The first written mention of Lavarone dates back to 1184 in a papal document, where Pope Lucius III placed the possessions of the Bishop of Feltre under his protection. During the Roman, Frankish, and Lombard occupations, Lavarone was part of the Roman province and later the border of the Holy Roman Empire.

== The Cimbrian Colonization ==
In the 12th and 13th centuries, Bavarian settlers arrived in the region. These colonists were mainly engaged in coal production and timber harvesting and lived in scattered settlements, which shaped the urban development of the area. Many settlers spoke German, which is still reflected in many place names today.

== World War I ==
Lavarone's strategic location on the border made it an important military point during World War I. The region was turned into a system of fortifications, connected to nearby forts in Folgaria. Remains from this period, such as the "Forte Belvedere Gschwent," are now preserved as museums.

== Symbolism ==
Lavarone's coat of arms was officially recognized on May 19, 1930. It consists of two fields: in the first, a silver "M" on a red background; in the second, a wavy line in silver and green.

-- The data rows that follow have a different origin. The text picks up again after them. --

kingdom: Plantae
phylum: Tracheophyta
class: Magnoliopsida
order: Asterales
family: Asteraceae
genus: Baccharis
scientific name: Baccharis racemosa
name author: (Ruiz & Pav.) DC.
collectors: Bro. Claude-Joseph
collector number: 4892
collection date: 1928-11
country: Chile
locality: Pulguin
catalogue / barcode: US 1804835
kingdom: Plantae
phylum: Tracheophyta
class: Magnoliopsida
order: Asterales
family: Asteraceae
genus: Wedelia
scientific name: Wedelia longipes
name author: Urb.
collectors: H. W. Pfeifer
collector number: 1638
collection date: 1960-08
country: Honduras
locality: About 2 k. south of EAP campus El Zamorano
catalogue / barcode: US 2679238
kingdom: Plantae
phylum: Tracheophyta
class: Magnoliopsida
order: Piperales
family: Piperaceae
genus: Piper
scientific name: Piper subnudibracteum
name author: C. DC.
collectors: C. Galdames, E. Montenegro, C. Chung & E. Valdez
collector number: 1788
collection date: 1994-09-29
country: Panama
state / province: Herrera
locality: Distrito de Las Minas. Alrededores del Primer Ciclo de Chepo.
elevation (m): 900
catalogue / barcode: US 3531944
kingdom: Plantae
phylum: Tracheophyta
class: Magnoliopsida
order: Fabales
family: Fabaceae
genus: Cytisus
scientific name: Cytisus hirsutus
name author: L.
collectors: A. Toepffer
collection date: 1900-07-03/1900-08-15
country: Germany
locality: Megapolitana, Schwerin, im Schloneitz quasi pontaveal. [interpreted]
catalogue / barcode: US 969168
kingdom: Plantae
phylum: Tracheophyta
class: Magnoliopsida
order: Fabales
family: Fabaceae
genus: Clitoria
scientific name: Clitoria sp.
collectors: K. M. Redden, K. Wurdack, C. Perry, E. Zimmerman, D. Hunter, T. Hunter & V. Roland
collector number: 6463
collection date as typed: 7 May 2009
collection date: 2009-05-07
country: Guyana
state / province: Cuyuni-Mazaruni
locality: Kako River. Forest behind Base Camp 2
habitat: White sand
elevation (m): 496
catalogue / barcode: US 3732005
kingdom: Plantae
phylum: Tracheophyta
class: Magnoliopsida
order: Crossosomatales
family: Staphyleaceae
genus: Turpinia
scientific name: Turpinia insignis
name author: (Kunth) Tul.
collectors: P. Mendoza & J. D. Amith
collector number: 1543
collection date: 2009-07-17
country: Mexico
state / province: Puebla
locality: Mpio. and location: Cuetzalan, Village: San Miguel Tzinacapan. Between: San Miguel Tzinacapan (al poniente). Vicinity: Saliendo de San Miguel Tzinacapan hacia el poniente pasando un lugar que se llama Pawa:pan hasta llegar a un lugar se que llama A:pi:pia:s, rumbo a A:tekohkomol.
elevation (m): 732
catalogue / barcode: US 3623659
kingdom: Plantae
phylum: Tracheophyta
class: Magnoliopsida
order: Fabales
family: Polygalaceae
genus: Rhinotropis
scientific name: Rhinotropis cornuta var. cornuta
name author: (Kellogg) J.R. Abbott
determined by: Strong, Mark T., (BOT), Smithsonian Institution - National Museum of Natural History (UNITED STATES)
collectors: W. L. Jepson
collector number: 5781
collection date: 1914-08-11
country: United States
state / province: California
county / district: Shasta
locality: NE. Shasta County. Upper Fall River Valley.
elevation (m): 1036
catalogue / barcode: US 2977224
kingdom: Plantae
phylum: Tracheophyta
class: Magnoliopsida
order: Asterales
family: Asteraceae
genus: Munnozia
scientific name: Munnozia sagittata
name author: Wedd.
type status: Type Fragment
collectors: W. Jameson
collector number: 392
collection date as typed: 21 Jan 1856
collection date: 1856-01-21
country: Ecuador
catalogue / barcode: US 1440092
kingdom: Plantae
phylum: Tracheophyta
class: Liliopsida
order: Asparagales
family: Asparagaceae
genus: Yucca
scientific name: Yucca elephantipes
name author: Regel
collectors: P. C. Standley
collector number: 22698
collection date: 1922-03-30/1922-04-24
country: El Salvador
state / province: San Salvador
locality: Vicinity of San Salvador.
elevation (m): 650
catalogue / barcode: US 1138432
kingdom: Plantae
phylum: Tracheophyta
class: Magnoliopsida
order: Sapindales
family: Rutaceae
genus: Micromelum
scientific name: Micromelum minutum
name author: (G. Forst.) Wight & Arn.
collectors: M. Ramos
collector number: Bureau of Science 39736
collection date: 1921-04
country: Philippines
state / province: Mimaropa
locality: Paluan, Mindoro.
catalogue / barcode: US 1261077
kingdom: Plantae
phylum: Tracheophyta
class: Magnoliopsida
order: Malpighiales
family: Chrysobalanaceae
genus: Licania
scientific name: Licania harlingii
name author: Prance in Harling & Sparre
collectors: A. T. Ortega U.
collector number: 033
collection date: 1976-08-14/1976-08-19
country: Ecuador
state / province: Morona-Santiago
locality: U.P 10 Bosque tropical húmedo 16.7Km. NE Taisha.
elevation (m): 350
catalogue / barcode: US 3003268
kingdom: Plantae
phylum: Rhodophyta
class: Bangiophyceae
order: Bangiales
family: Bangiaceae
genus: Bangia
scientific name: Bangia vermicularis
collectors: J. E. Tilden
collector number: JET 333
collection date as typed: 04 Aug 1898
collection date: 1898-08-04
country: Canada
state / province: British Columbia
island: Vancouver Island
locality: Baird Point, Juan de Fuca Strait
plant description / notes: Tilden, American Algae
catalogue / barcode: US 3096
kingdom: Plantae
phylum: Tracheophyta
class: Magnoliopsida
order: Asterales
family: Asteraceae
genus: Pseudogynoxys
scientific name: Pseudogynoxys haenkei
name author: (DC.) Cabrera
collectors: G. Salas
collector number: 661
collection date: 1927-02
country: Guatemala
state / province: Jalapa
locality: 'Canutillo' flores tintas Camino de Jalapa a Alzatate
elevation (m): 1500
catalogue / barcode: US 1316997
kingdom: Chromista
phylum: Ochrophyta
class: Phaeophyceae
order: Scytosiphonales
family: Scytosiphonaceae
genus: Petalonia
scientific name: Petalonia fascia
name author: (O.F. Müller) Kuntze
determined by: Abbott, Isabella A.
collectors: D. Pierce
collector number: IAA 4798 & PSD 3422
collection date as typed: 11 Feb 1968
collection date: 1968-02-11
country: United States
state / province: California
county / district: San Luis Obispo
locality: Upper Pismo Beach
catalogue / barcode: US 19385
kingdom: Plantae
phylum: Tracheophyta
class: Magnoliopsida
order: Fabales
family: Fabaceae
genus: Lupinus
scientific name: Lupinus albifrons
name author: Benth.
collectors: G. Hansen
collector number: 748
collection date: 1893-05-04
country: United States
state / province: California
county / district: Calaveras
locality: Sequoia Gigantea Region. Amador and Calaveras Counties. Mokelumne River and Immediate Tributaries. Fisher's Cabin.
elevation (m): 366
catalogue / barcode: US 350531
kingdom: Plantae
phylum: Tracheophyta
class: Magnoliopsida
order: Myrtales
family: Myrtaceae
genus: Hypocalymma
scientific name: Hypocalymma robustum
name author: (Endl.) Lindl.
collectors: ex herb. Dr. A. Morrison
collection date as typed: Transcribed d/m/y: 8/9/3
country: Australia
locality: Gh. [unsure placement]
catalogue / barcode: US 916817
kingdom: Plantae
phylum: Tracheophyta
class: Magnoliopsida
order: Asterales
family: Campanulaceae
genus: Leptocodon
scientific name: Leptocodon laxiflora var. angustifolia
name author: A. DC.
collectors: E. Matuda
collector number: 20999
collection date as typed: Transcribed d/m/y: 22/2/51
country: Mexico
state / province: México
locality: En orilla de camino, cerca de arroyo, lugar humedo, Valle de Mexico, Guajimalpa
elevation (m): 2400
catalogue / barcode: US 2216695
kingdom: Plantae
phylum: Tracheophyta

== Monuments and Sights ==
Religious buildings include:

The Church of San Floriano in Chiesa
The Church of Santa Maria Assunta in Cappella
The Church of Madonna della Salette in Piccoli
The Church of Madonna Pellegrina in Slaghenaufi

== Society ==
The population of Lavarone is predominantly Italian-speaking, but there is still a small percentage of Cimbrian speakers, a German dialect.

== Economy ==
The economy of Lavarone is primarily based on summer and winter tourism. The area offers about 10,000 overnight accommodations, including hotels, residences, and private apartments. Agriculture, particularly cheese production, also plays an important role, with the "Vezzena" cheese holding a protected designation of origin (PDO).

== Sports ==
Lavarone offers a variety of recreational activities in the summer, such as hiking and mountain biking, especially along the old wartime lines. In the winter, there is a large ski area, the Lavarone Ski Center, known for alpine skiing and snowboarding activities. The area features numerous slopes and a snowpark for snowboarders.